IF IT happened in a factory, it would be condemned as industrial sabotage. But in the battle against cancer, a molecule that wreaks havoc on the protein assembly line is just what is needed. Now a drug that does this is showing early promise, extending one skin cancer patient’s life by four years after other treatments had failed.
The drug, known as 17AAG, renders several key signalling proteins useless. Because cancer cells are actively growing and dividing all the time, the ability to manufacture these proteins is much more important than for normal cells.
The drug, which is made by Kosan Biosciences of Hayward, California, is one of a new generation of anti-cancer agents designed to disable the life-support systems of cancerous cells. “It has an effect on multiple cancer proteins,” says Paul Workman of the Institute of Cancer Research in London, run by the charity Cancer Research UK. It works by disrupting heat shock protein 90 (Hsp90), a “chaperone” molecule that helps to fold newly formed proteins into the correct shape.
Advertisement
The list of proteins disabled as a result reads like a rogues’ gallery, as many of them are known to be involved in cancer. Most are signalling proteins, such as c-RAF-1 and CDK4, which are often permanently switched on in cancer cells, telling them to carry on multiplying. “Cancer cells have greater dependence on these proteins, so when you take them away, they can’t cope any more,” says Workman.

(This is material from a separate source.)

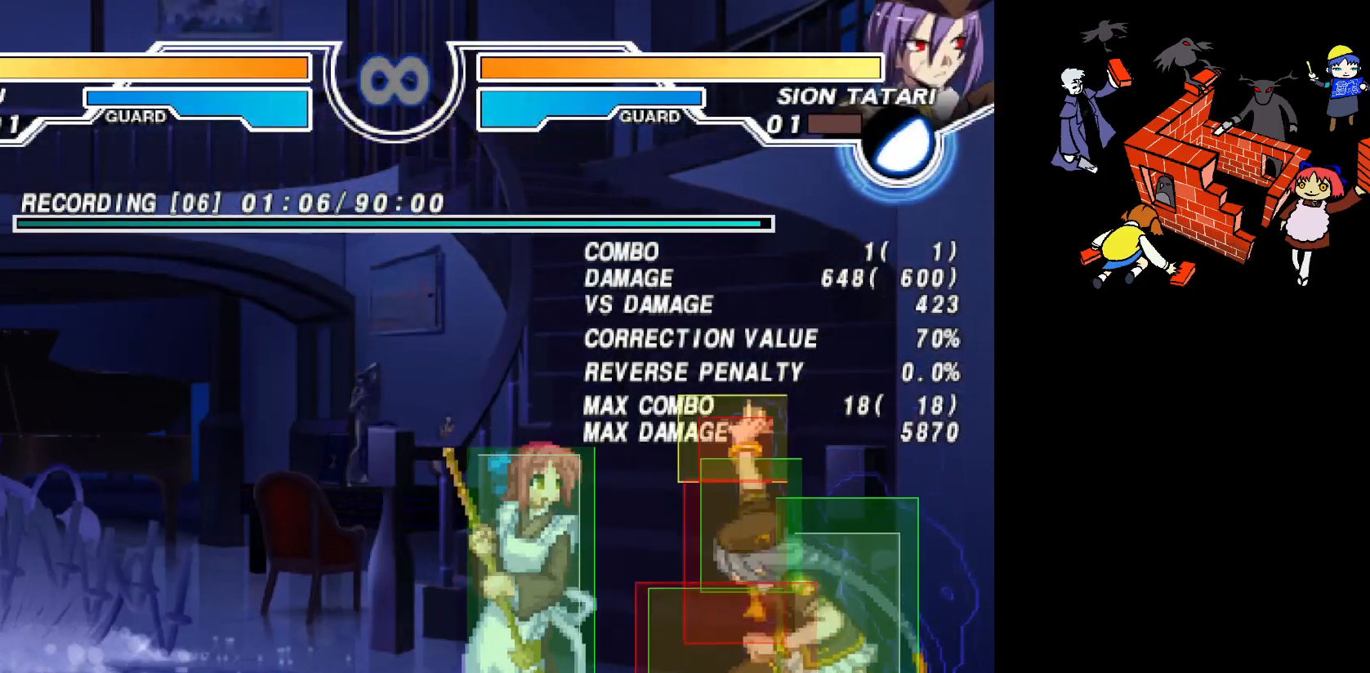
{"dt_ms": 500, "buttons": [], "events": [[50, "R2", "down"], [100, "R2", "up"]]}
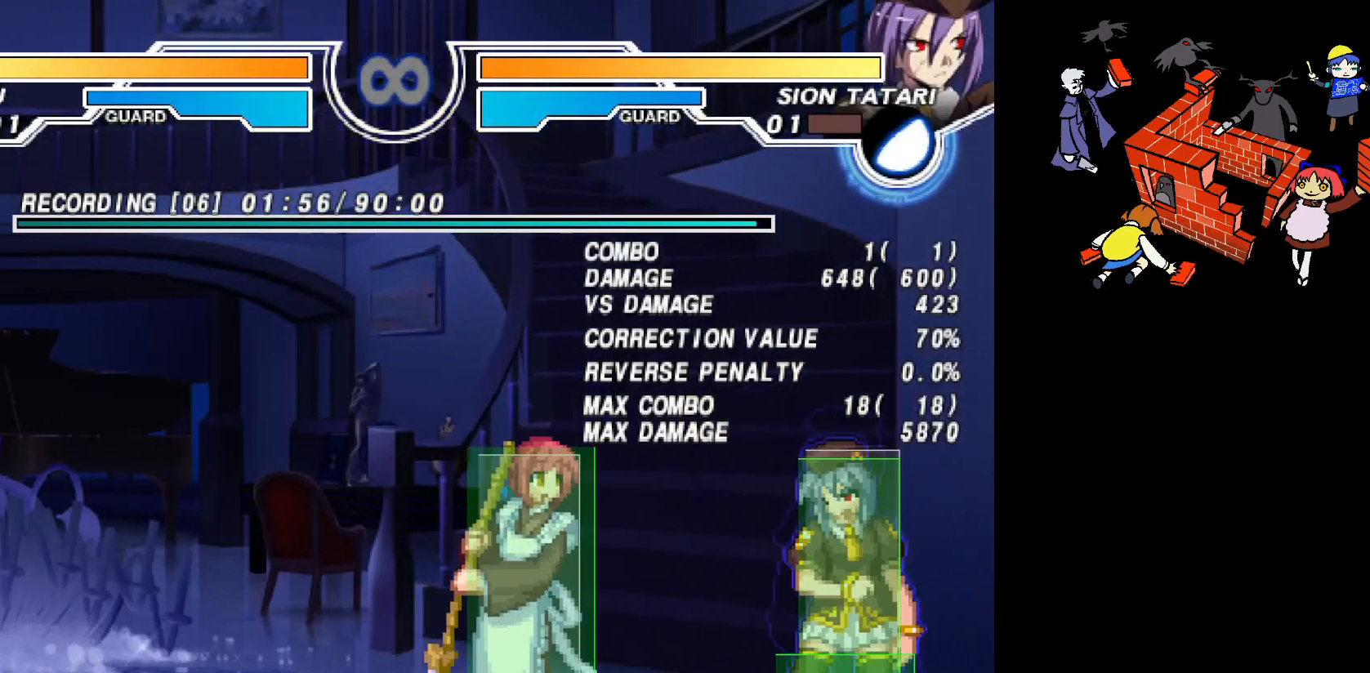
{"dt_ms": 1000, "buttons": ["R2"]}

His team gave 30 patients weekly injections of 17AAG for three months or more. The patients had a range of advanced cancers for which all other treatments had failed. Of the 11 people with malignant melanoma, an aggressive form of skin cancer, two survived for much longer than expected – one for 15 months and one for four years. “The cancer didn’t go away, but it didn’t progress,” says Workman, whose team’s results appear in the Journal of Clinical Oncology (vol 23, p 4152).
Analyses of biopsies and blood samples showed that the drug was working as planned in most patients, even if they did not all survive as long. So by tweaking the dose and the molecule itself, it might be possible to treat many types of cancer, says Workman.
Parallel trials against several types of cancer including breast, prostate and kidney are under way in the US, overseen by the National Cancer Institute in Bethesda, Maryland. Another version of the drug is under development at Conforma Therapeutics in San Diego, California.
The drug appears to be safe at the dosages used, but there are potential dangers. “If you inhibited Hsp90 completely, patients would die,” says Pramod Srivastava of the University of Connecticut Health Center in Farmington, who studies the protein. “But maybe there’s a window of dosage where the treatment kills the cancer, not the patient.”